_Selected passage_:

::::::

Presented by: Greg McKeon, Evan Weaver
Originally aired on May 15, 2022 @ 10:00 PM - 10:30 PM EDT
Building stateful edge applications has traditionally been a significant problem when developing serverless applications. However, that will no longer be the case.
In this Cloudflare TV segment, Evan Weaver, CTO, Fauna, and Greg McKeon, Distributed Data PM, Cloudflare, will discuss the newest ways to build stateful applications at the edge and how it will reinvent what's possible to build with serverless computing.
English
Developer Week
JAMstack
Transcript (Beta)
Hey, so I think we're live now. So thanks to Nick and Allie for a great segment before.
My name is Greg, PM for Distributed Data on the Workers Team here at Cloudflare.
And my guest today with me is Evan, who's the CTO at Fauna and a co -founder.
Hi, Evan. Good to see you. Thanks for being here. Yeah, thanks for having me.
Thanks for coming to talk about the new partnership between Fauna and Workers.
So I want to kind of give a little background on what Fauna is to start things off.
And I know the idea for Fauna came to you while you were actually working over at Twitter.
I think you were employee number 15, came on as like Director of Infrastructure.
Is that right? Yeah, I worked at Twitter in 2008 through end of 2011.
So I was there for four years. And Fauna is a serverless data API, or like a sort of operational data fabric, you could say.
And it came out of our experience building the storage systems at Twitter.
Like you said, I ran what we called the software infrastructure team.
We built all the distributed storage for the core business objects.
That was tweets, timelines, user storage, image storage, the cache, the social graph, some other storage, I'm sure I forget.

::::::

_Listed records_:
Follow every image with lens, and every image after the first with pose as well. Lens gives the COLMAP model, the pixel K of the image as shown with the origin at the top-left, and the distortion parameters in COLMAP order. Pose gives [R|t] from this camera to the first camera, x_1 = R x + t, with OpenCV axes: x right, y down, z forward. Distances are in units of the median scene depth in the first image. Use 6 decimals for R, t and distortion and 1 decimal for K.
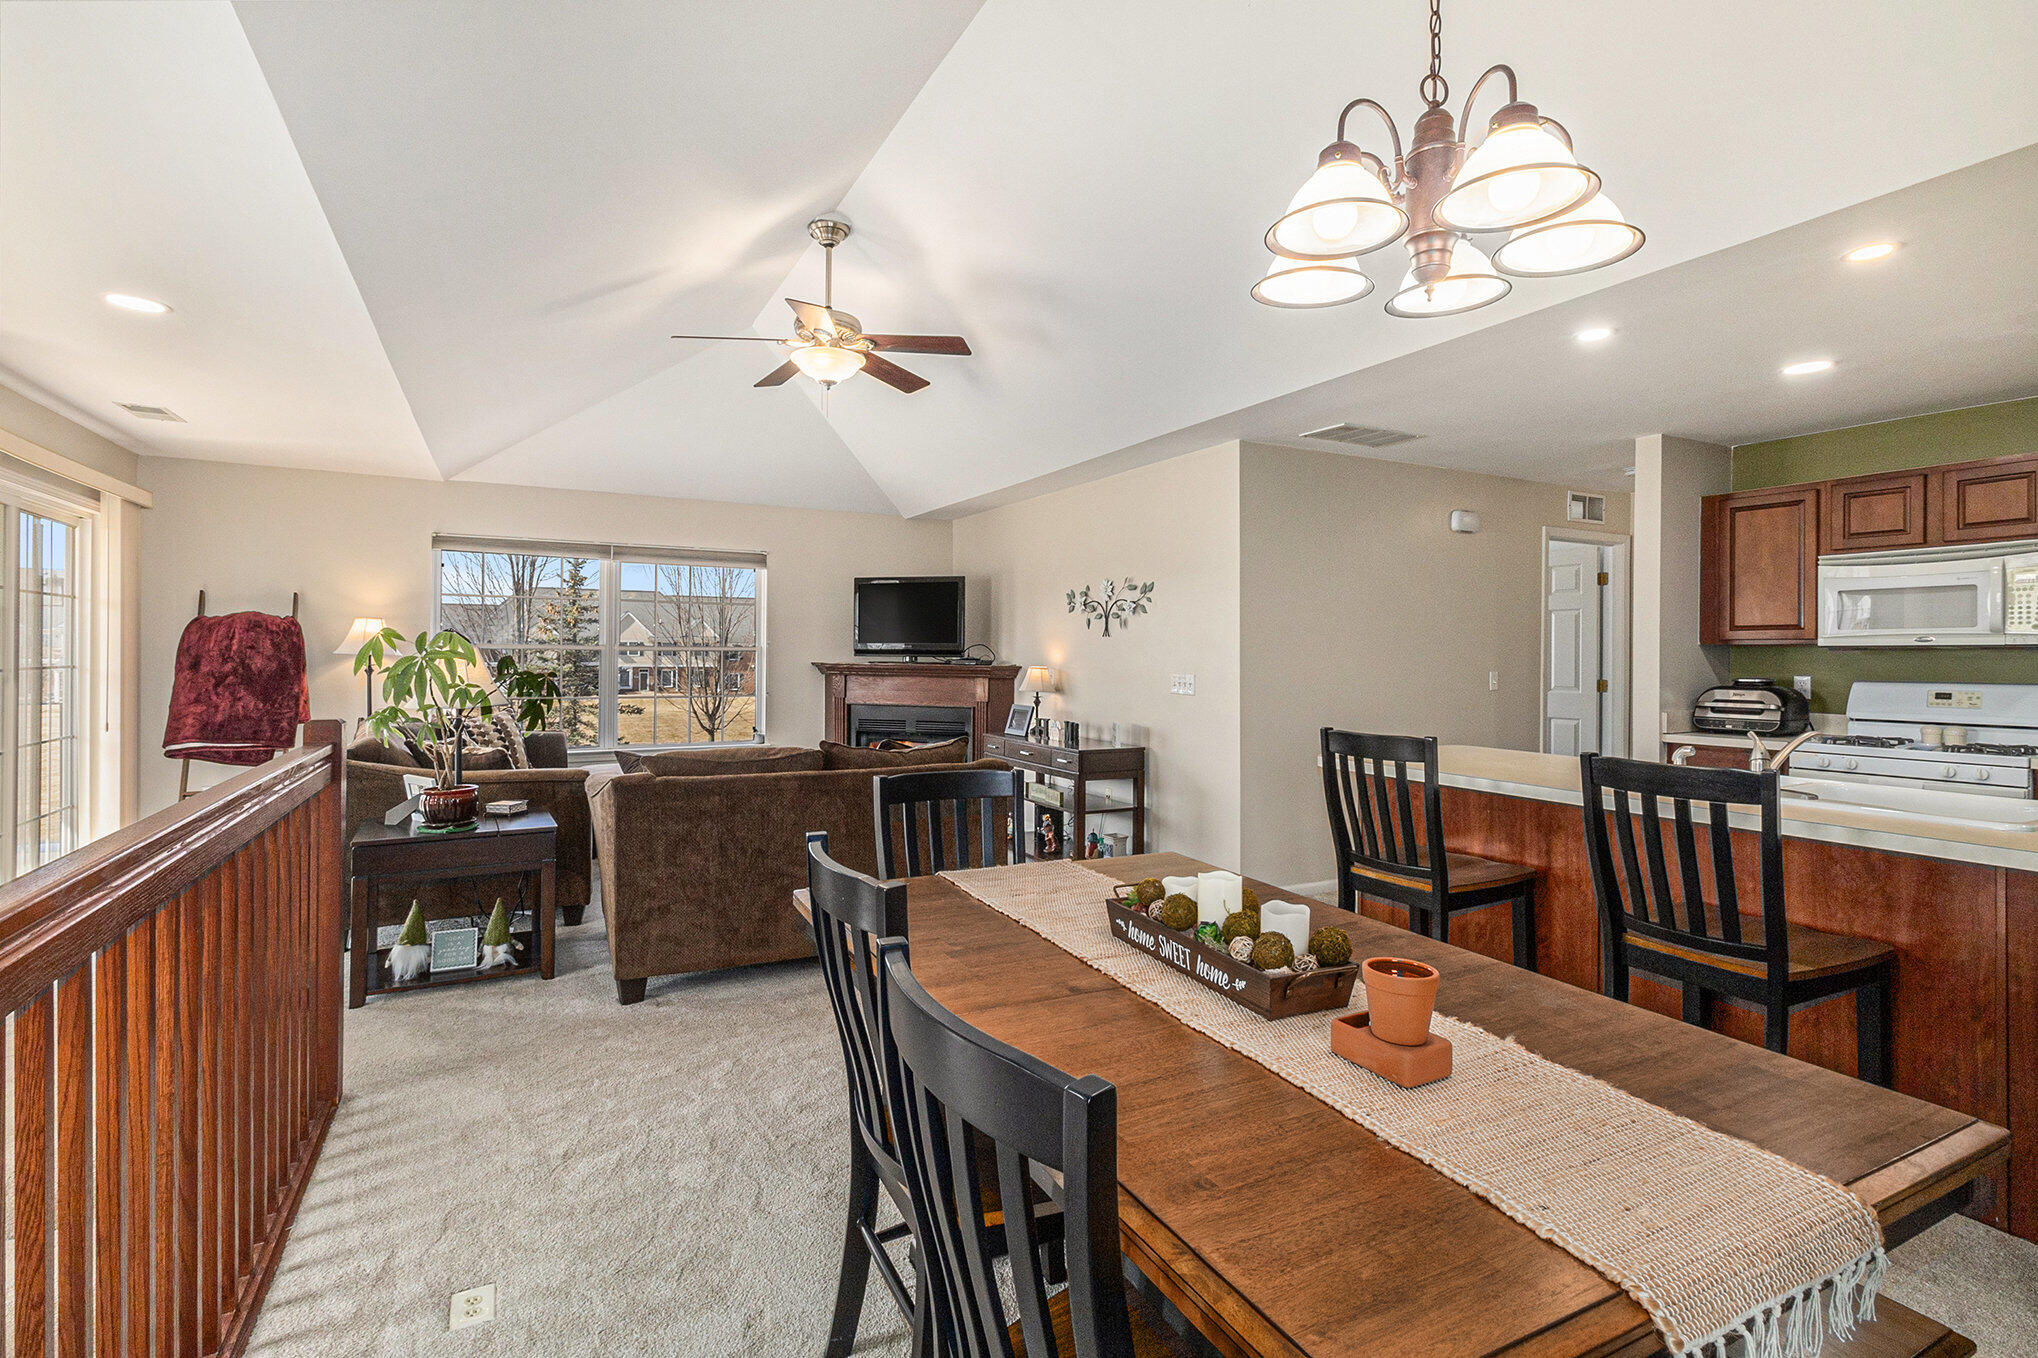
lens RADIAL K [[941.0, 0, 1011.6], [0, 941.0, 651.8], [0, 0, 1]] dist [0.002546, 0.000973]
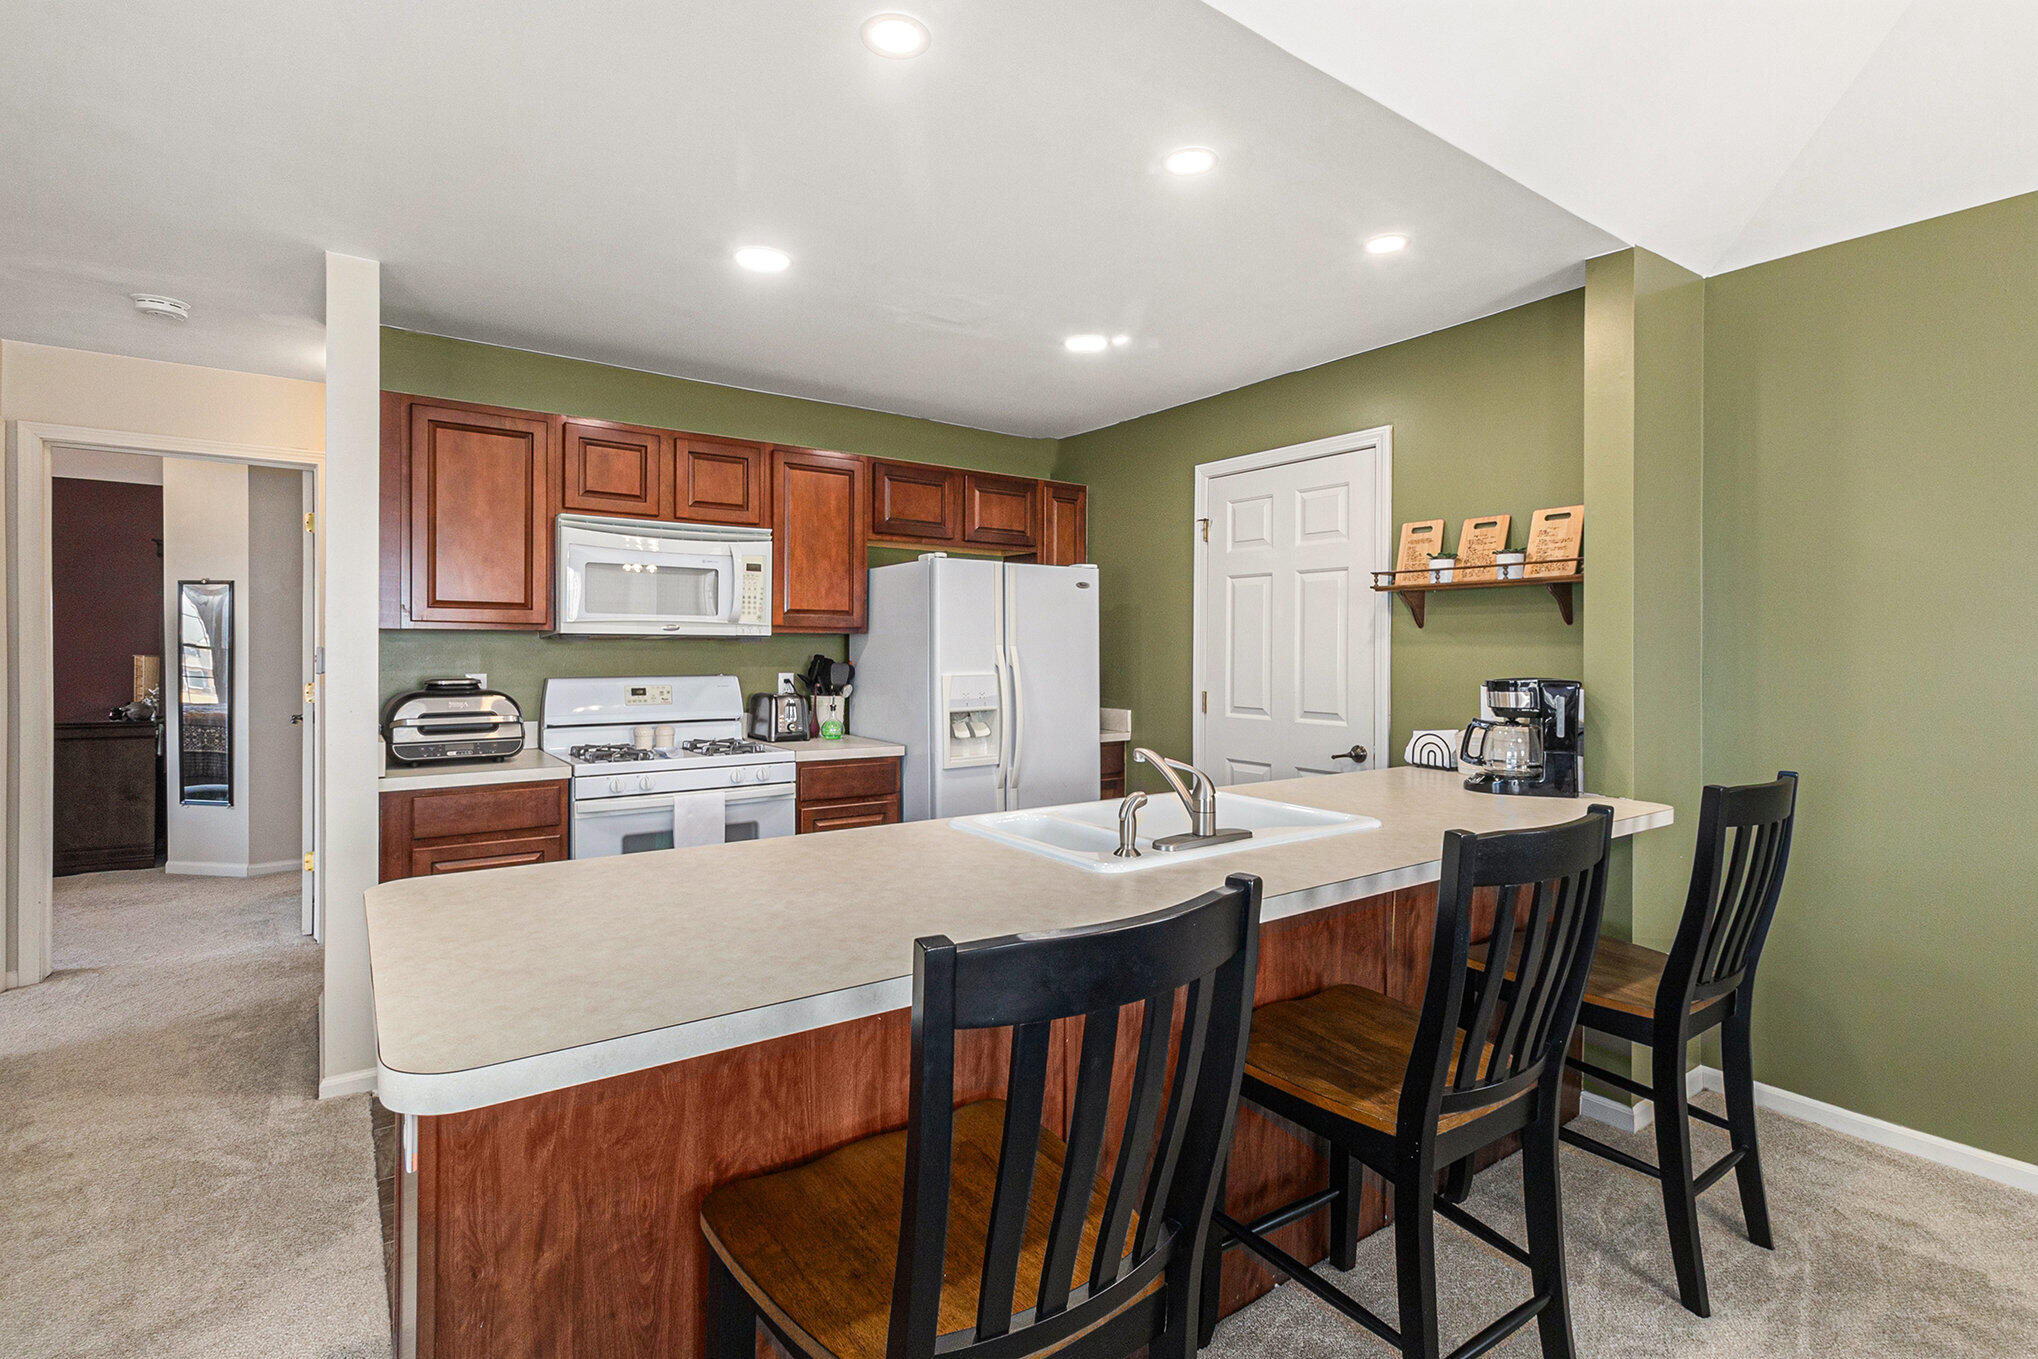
lens RADIAL K [[948.7, 0, 1018.5], [0, 948.7, 654.2], [0, 0, 1]] dist [-0.004648, -0.000605]
pose [[-0.131785, -0.009993, 0.991228, 0.053194], [-0.008046, 0.999927, 0.009011, 0.000876], [-0.991246, -0.006788, -0.131856, 0.672985]]
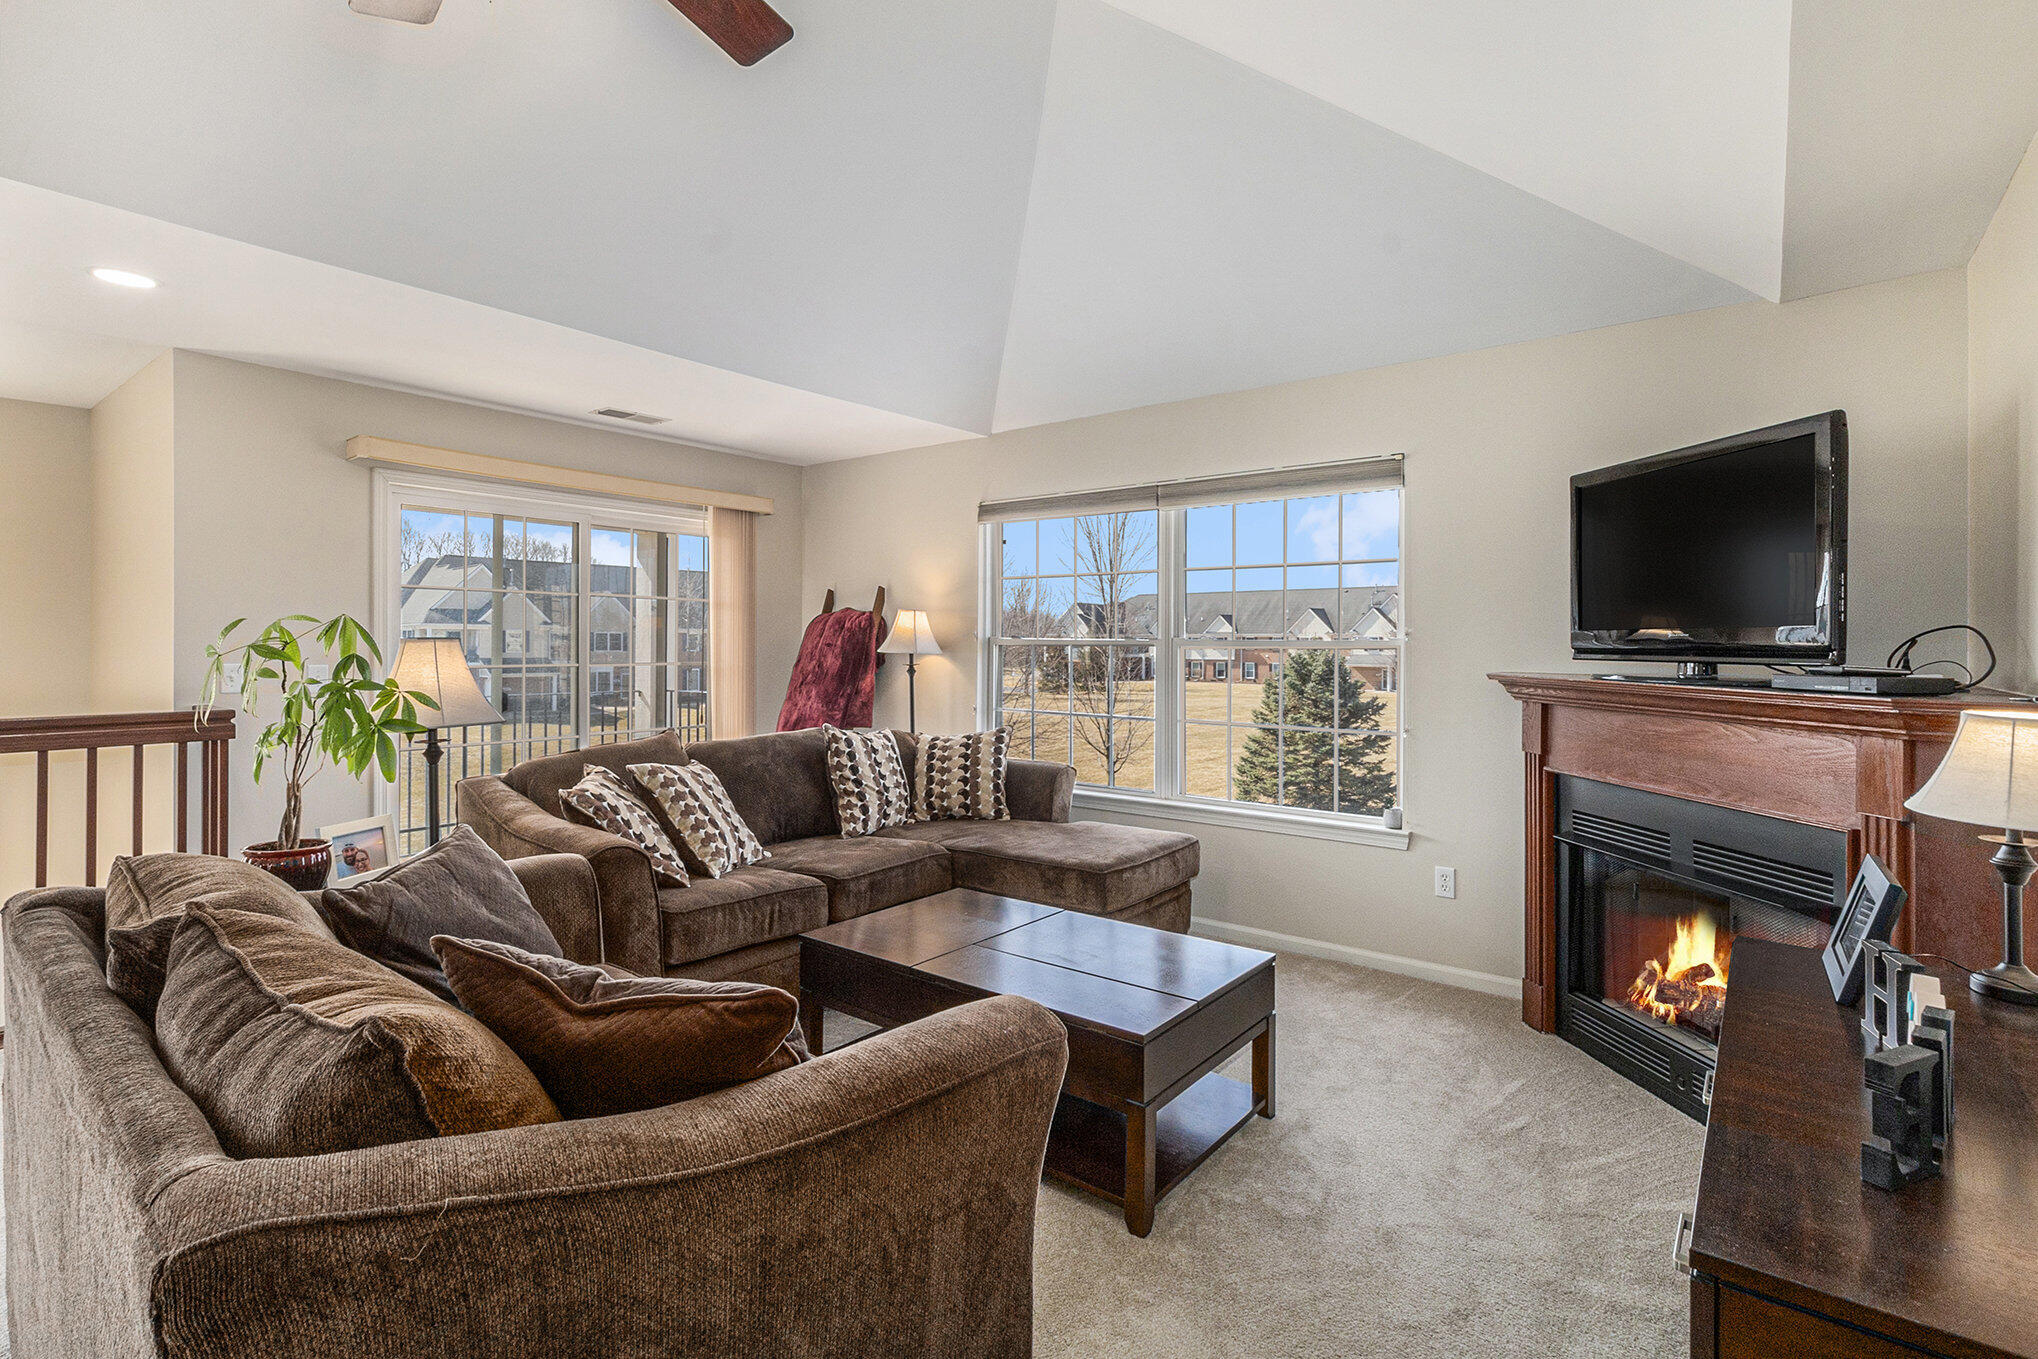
lens RADIAL K [[948.7, 0, 1018.5], [0, 948.7, 654.2], [0, 0, 1]] dist [-0.004648, -0.000605]
pose [[0.393924, 0.002647, -0.919139, 0.191358], [0.001534, 0.999993, 0.003537, -0.000479], [0.919142, -0.002803, 0.393917, 0.924820]]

::::::

Answer these questions using the Cloudflare TV transcript above.
(a) On what date did the segment originally air?
(b) Which years did Evan work at Twitter?
(c) What was the team called that Evan ran at Twitter?

_Answer area_:
(a) May 15, 2022
(b) From 2008 through the end of 2011
(c) The software infrastructure team